— Instructions for the task —
Retype every line of the items below exactly, omitting the pictures.

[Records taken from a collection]

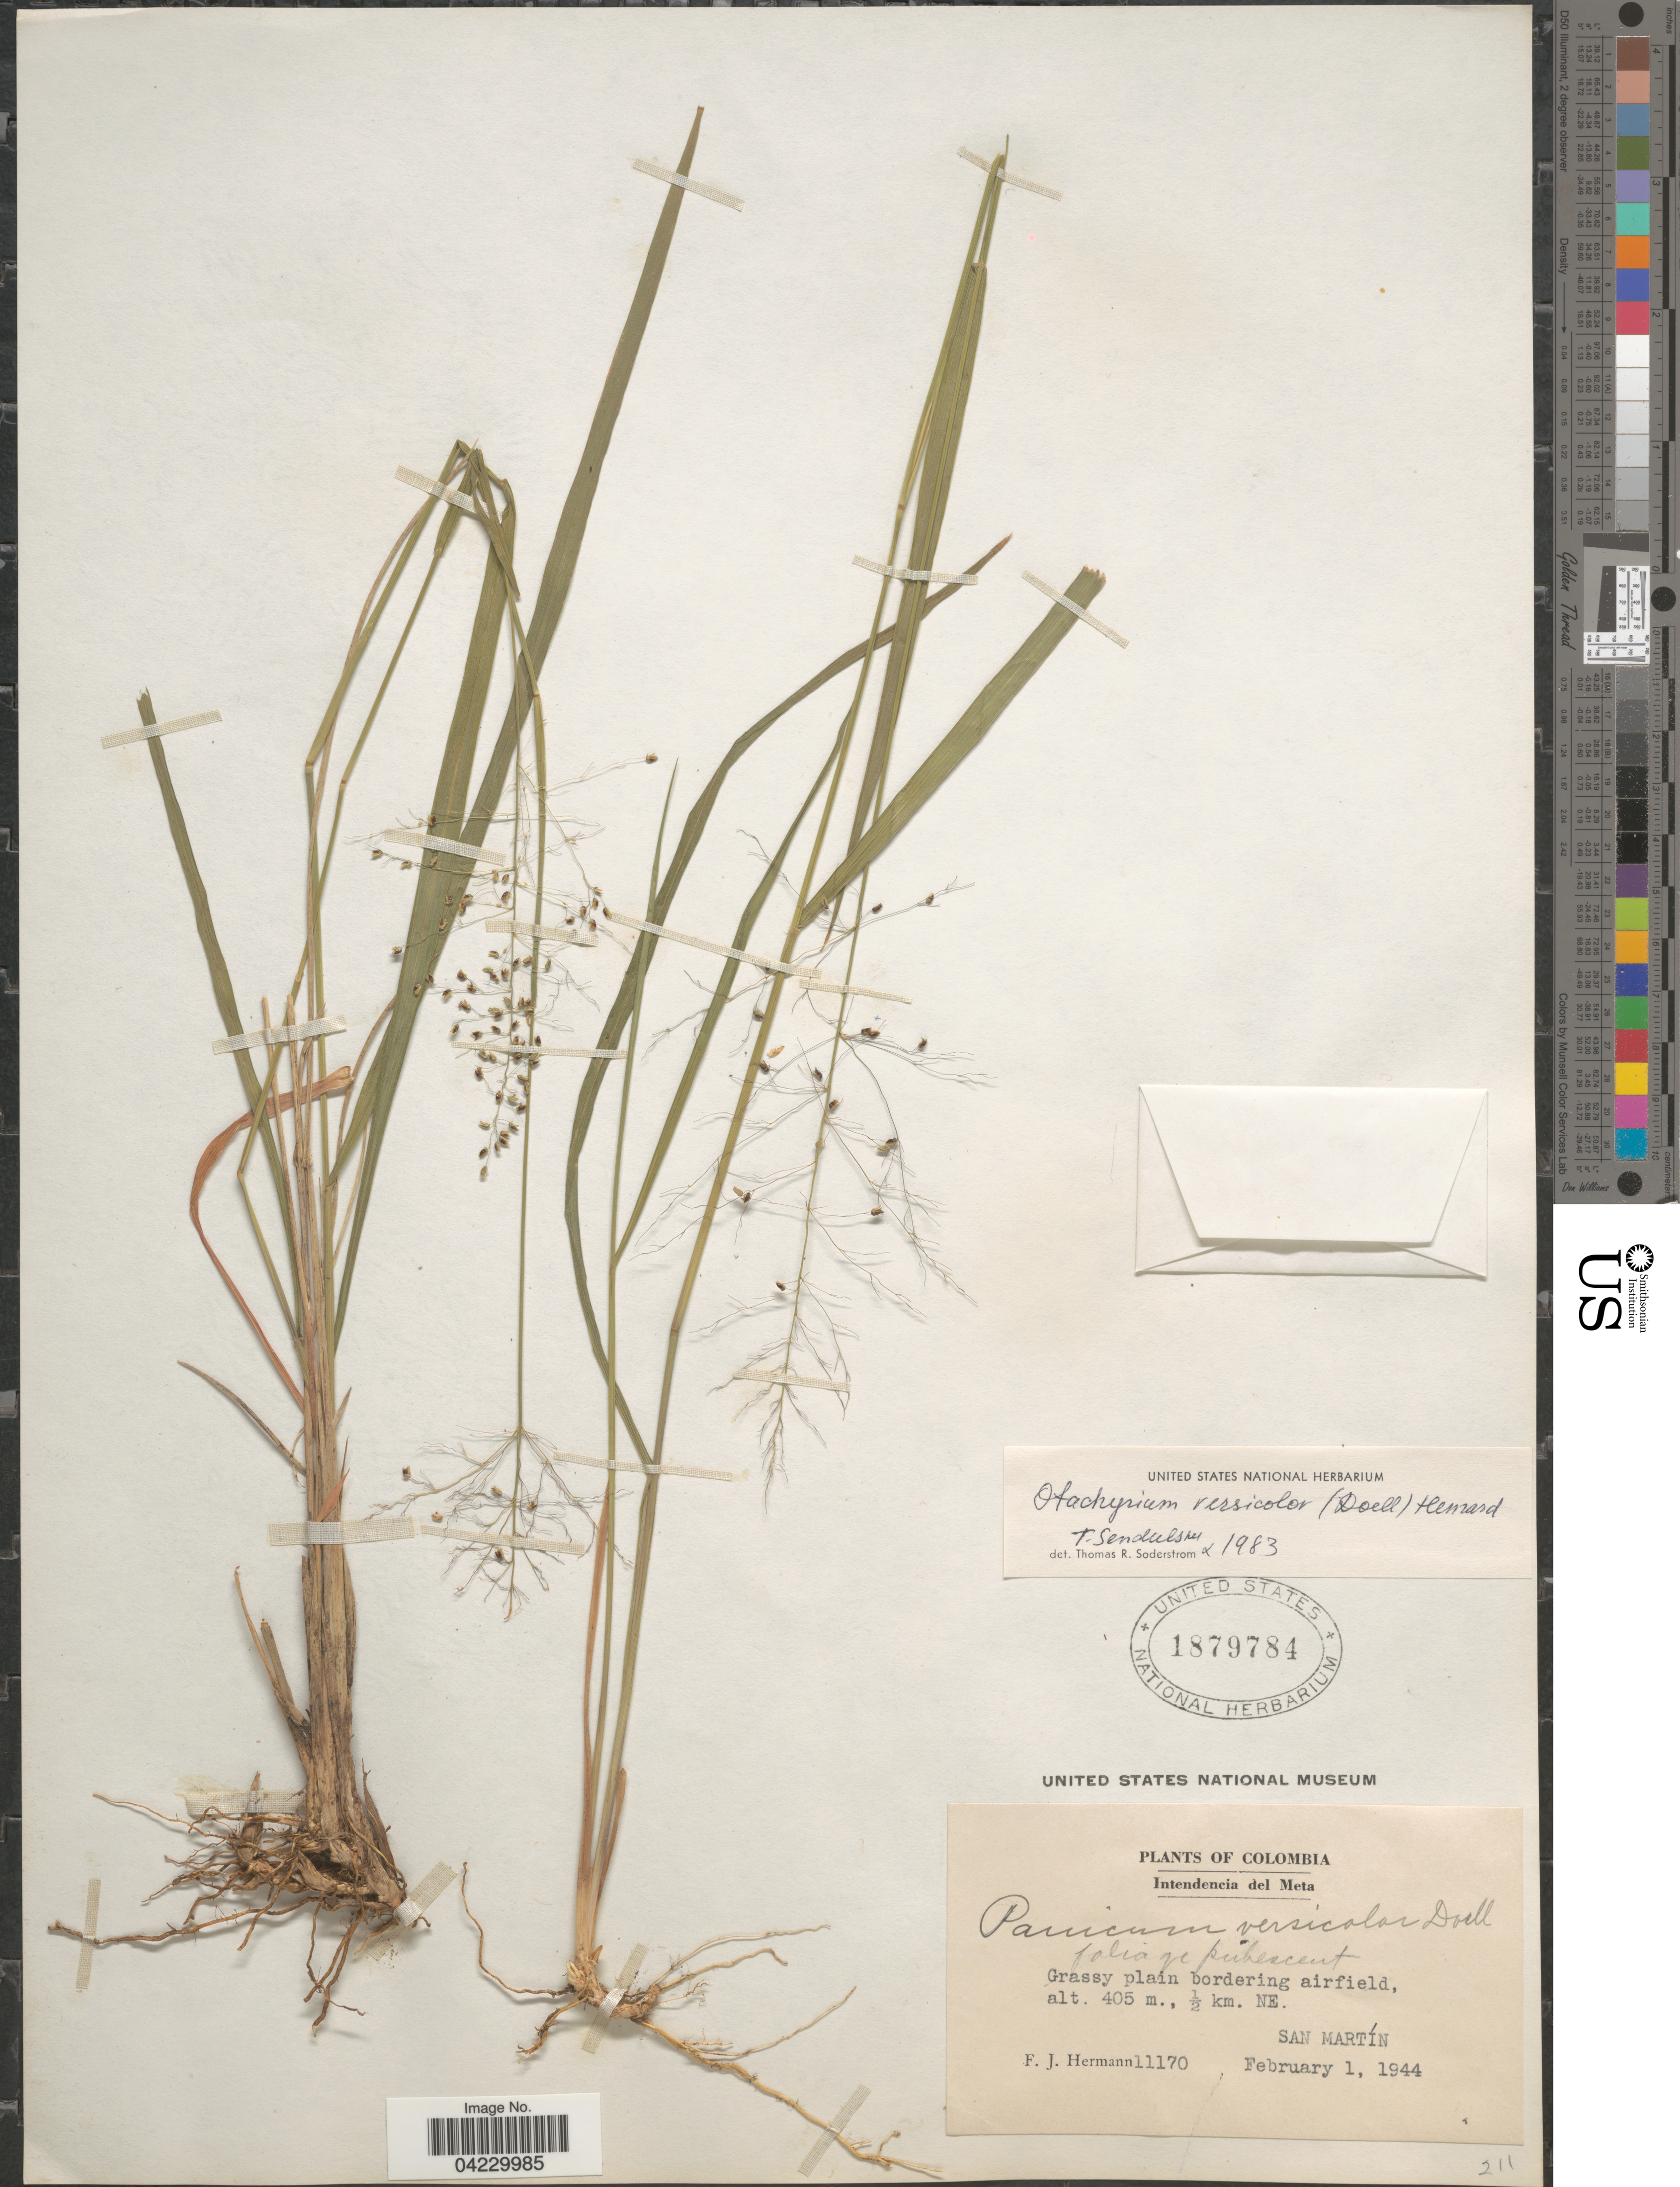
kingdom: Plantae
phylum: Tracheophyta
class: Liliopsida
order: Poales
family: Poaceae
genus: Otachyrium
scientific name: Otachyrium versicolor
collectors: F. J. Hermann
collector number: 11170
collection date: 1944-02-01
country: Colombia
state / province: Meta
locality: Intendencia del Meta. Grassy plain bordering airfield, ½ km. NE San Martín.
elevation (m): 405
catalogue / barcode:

— Full response —
kingdom: Plantae
phylum: Tracheophyta
class: Liliopsida
order: Poales
family: Poaceae
genus: Otachyrium
scientific name: Otachyrium versicolor
collectors: F. J. Hermann
collector number: 11170
collection date: 1944-02-01
country: Colombia
state / province: Meta
locality: Intendencia del Meta. Grassy plain bordering airfield, ½ km. NE San Martín.
elevation (m): 405
catalogue / barcode:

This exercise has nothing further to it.